Ukraine Paramilitaries in Hiding After Attack – The New Indian Express
MOSCOW: At least two people were killed and seven injured in fighting that broke out after armed men bearing the insignia of Pravy Sektor, a far-Right paramilitary group, drove into the town of Mukachevo, near the Polish and Hungarian borders, on Saturday.
A confrontation between Pravy Sektor – “Right Sector” – and men loyal to a local MP critical of the group appears to have erupted into violence, after which police intervened. At least two Pravy Sektor fighters were killed in the fight, which also saw two police cars destroyed by grenade launchers.
An unknown number of Pravy Sektor fighters were still believed to be hiding in countryside near the town yesterday evening. Officials have called on the group to surrender or face arrest.
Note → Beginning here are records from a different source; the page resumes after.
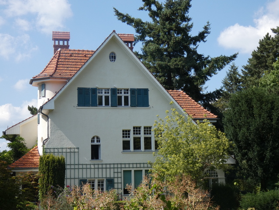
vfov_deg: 19.4
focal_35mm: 76
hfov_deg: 25.7
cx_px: 140
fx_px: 613
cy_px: 105
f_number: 4.4
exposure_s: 1/400
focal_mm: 13.7
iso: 80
Pravy Sektor, which formed as an alliance of street-fighting nationalist groups, rose to prominence during the Maidan protests of 2013 and 2014.
Dmitro Yarosh, the head of the far-Right group, flew into Mukachevo yesterday. Mr Yarosh was engaged in direct negotiations with Petro Poroshenko, the president, and the head of the SBU, Ukraine’s interior security service. Andrei Tarasenko, a deputy leader of the group, said the Pravy Sektor fighters involved in Saturday’s incident were now “in the mountains”.
“I can’t tell you how many of them are there, we have lost contact,” he told Kyiv-based Hromadske television.
Another Pravy Sektor leader said the group had established a checkpoint on a main road outside Kyiv in order to prevent security services from being sent west to hunt the fugitives.
The claim could not be immediately verified. Mr Yarosh said in a statement on his Facebook page that he would “promote an objective and impartial investigation” into the gun battle in order to avoid “the danger of destroying Ukraine as a unified state”.
But he went on to issue a string of demands, including the arrest of Mikhail Lano, a member of parliament who openly opposes the group, and the resignation of Arsen Avakov, Ukraine’s interior minister, along with the entire leadership of the regional police force.
Government special forces reportedly postponed a planned assault on the surrounded fighters on Saturday night to allow negotiations to take place. But in a sign of growing tensions, Pravy Sektor said yesterday that its bases in western Ukraine had been “blockaded” by police and government troops.
The causes of Saturday’s violence are unclear. Pravy Sektor has said its men were attempting to disarm an “illegal armed formation” loyal to Mr Lano.
But Mustafa Nayyem, a Ukrainian MP and investigative journalist who arrived on the scene on Saturday, said the violence was prompted by dispute over control of the contraband cigarette trade. Citing local residents, Mr Nayyem said “all sides in the conflict” had been involved in a profitable cigarette smuggling business that sees between three and five lorries pass through the region’s border crossings en route to Germany and Italy each week.